New book explores the disquieting — and violent — past written in our genes.

Conquerors claimed the spoils of war, and as a result some ten million Asians can trace their ancestry back to Genghis Khan. Photo by David Prasad, Creative Commons licensed.
- Who We Are and How We Got Here: Ancient DNA and the New Science of the Human Past
- Pantheon (2018)
This book is fascinating, surprising and disquieting, in roughly equal portions. The fascination arises from a remarkable new science making discoveries almost daily. The surprises are in discoveries that overturn what seemed like settled knowledge about humanity’s evolution and spread.
And the disquiet stems from the implications. If history is written by the winners, the history in our DNA is darker and bloodier than anything imagined in Game of Thrones.

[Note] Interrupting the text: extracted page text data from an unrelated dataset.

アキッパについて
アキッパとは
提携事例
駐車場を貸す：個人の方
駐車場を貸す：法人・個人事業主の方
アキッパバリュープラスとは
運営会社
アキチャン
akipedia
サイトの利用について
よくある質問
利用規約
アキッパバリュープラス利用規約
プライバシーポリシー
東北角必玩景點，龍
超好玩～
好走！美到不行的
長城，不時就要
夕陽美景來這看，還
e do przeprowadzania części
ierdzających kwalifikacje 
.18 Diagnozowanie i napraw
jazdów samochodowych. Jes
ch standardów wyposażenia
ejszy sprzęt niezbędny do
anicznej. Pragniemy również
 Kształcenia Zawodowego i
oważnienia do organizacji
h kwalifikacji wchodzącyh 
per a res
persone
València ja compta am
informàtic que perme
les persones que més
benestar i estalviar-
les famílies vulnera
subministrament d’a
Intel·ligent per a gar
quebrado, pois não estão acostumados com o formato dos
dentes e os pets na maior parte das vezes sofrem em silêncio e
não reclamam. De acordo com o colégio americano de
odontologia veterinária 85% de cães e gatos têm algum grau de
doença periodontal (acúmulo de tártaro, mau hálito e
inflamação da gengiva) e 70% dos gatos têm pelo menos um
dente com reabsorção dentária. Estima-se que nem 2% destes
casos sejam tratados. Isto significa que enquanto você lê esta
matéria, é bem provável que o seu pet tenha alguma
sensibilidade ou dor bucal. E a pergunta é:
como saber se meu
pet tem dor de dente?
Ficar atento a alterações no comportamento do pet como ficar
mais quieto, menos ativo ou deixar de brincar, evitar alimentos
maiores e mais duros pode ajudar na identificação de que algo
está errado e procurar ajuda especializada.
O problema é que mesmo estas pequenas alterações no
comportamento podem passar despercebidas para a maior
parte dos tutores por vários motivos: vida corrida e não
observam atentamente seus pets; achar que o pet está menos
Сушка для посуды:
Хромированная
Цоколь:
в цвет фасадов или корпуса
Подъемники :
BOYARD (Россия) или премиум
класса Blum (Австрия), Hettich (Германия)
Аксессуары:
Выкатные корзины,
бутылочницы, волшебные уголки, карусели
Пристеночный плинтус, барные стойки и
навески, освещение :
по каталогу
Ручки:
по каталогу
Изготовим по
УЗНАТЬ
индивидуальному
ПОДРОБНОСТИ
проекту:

David Reich is a specialist in ancient DNA and the head of the Reich Lab at Harvard. He and his colleagues can read whole genomes in a single bone, faster and more cheaply than anyone would have thought possible in the 1990s.
The genetics of ancient-DNA analysis are complex, and Reich doesn’t dumb down the technical aspects. Sometimes his explanations baffle more than enlighten. But he shows that it’s a wise population that knows its ancestors: we of European descent, for example, are a recent mixture of four different peoples as unlike one another as modern Europeans are from modern East Asians.
Other surprises are coming thick and fast. Reich himself was surprised to find that modern non-African humans derive about two per cent of their ancestry from Neanderthals; we’re also remote descendants of the Denisovans, a human group we didn’t even know existed until 2008. The Denisovans also inter-bred with their distant cousins the Neanderthals and were among the ancestors of South Asians, New Guineans, Australians and Melanesians. And the DNA of the Australians’ ancestors, Reich tells us, has also been found in Brazil’s Amazon region — churning up the prehistory of the Americas and hinting at as many as four distinct migrations from Asia.
Predicting ‘ghost populations’
One striking result of this high-tech genealogy is the ability to predict populations whose bones we haven’t found yet. One such group was the Ancient North Eurasians, whose DNA was found in both modern Europeans and Indigenous Americans. Well after that “ghost population” was identified, the 24,000-year-old bones of an Ancient North Eurasian were found in a cave near the Siberian village of Mal’ta.
We know more about the genetic history of “West Eurasia” — Europe from the Urals to the sea — than of the rest of the world. That’s because European bones are more accessible than those from Asia, Africa and the Americas.
But it’s also a cultural and political problem: China won’t send its bones outside the country, and Indigenous peoples of the Americas take a dim view of strangers messing with their ancestors’ remains. Reich praises the wisdom of Danish DNA researcher Eske Willerslev, who has persuaded some Indigenous groups that ancestral DNA can strengthen their claims to their land.